Thus far, only €27bn of government spending, which was equivalent to 0.25% of the euro area's gross domestic product, had been committed.
What she feared, Lagarde said, was the "complacency" and glacial response time of fiscal authorities in the single currency bloc.
The ECB's response was therefore designed assuming that the appropriate measures were put in place over the coming weeks, not months, she added.
New financing measures
In its policy statement, the ECB said that its liquidity auctions, known as targeted long-term refinance operations or TLTRO III, would be conducted at an especially low rate of up to 25 basis points below the average on its deposit facility rate for those lenders that kept credit flowing.
TLTRO III would run for 12 months starting from June 2020.
As a bridge measure until then, the ECB would conduct LTROs in order to provide immediate financing to lenders.
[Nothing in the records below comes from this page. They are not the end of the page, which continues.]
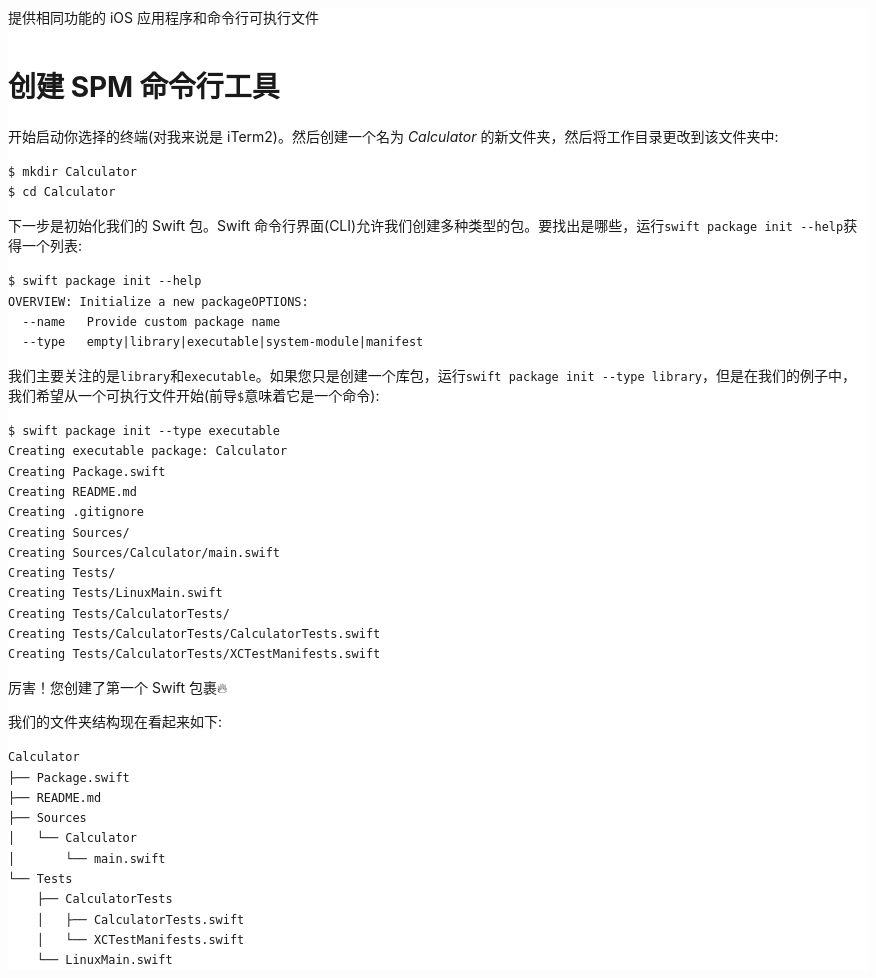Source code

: 提供相同功能的 iOS 应用程序和命令行可执行文件

# 创建 SPM 命令行工具

开始启动你选择的终端(对我来说是 iTerm2)。然后创建一个名为 *Calculator* 的新文件夹，然后将工作目录更改到该文件夹中:

```
$ mkdir Calculator
$ cd Calculator
```

下一步是初始化我们的 Swift 包。Swift 命令行界面(CLI)允许我们创建多种类型的包。要找出是哪些，运行`swift package init --help`获得一个列表:

```
$ swift package init --help
OVERVIEW: Initialize a new packageOPTIONS:
  --name   Provide custom package name
  --type   empty|library|executable|system-module|manifest
```

我们主要关注的是`library`和`executable`。如果您只是创建一个库包，运行`swift package init --type library`，但是在我们的例子中，我们希望从一个可执行文件开始(前导`$`意味着它是一个命令):

```
$ swift package init --type executable
Creating executable package: Calculator
Creating Package.swift
Creating README.md
Creating .gitignore
Creating Sources/
Creating Sources/Calculator/main.swift
Creating Tests/
Creating Tests/LinuxMain.swift
Creating Tests/CalculatorTests/
Creating Tests/CalculatorTests/CalculatorTests.swift
Creating Tests/CalculatorTests/XCTestManifests.swift
```

厉害！您创建了第一个 Swift 包裹🔥

我们的文件夹结构现在看起来如下:

```
Calculator
├── Package.swift
├── README.md
├── Sources
│   └── Calculator
│       └── main.swift
└── Tests
    ├── CalculatorTests
    │   ├── CalculatorTests.swift
    │   └── XCTestManifests.swift
    └── LinuxMain.swift
```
Lagarde said it was a "decisive" move that would provide "unlimited and generous" access to liquidity with much more attractive financing targeted at small and medium-sized enterprises.
On top of that, the monetary authority pledged an additional €120.0bn of asset purchases until the end of 2020.
"In combination with the existing asset purchase programme (APP), this will support favourable financing conditions for the real economy in times of heightened uncertainty," the ECB said.
All the main interest rates, those for its main refinancing operations, marginal lending facility and the deposit facility meanwhile were unchanged, at 0.0%, 0.25% and -0.50%, respectively.
Financial markets had been anticipating a 13 basis point cut in the ECB's key policy rates, although not all analysts believed that measure would have much of an effect.
During her presser, and in response to a question regarding Italian sovereign debt, Lagarde also indicated that the ECB was not there to address risk premiums in some government bonds.
But according to Erik Nielsen at UniCredit, those remarks were poorly worded given that the spreads impact on the transmission mechanism for the ECB's policy decisions.
Analysts react
"While these measures are pretty substantial, we do not think the ECB will be able to change investor sentiment any more than the Fed could last week," said Andrew Kenningham, chief Europe economist at Capital Economics.
"What matters for the economy is the trajectory of the virus itself and the measures which national authorities take to contain it. The most that can be achieved by economic policy is to soften the blow and (hopefully) prevent the downturn from morphing into a financial sector or sovereign debt crisis."
"The outcome surprised financial markets which had fully priced a 10bps reduction, although economists were more divided on whether lower rates would make that much difference in the fight against economic risks from Covid-19," chipped in analysts at Lloyds Bank.
Pantheon Macroeconomic's Claus Vistesen was very critical, saying: "Trichet's ill-time rate hikes in 2011 are a clerical error compared with today's disaster.
"Sometimes you're just dealt a bad hand. The ECB came into this meeting with volatility and fear dialled to a max; that isn't easy. That being said, today's performance will go down as a catastrophic failure by part of the ECB. It is one of the world's largest central banks, and today markets were crying out for a backstop."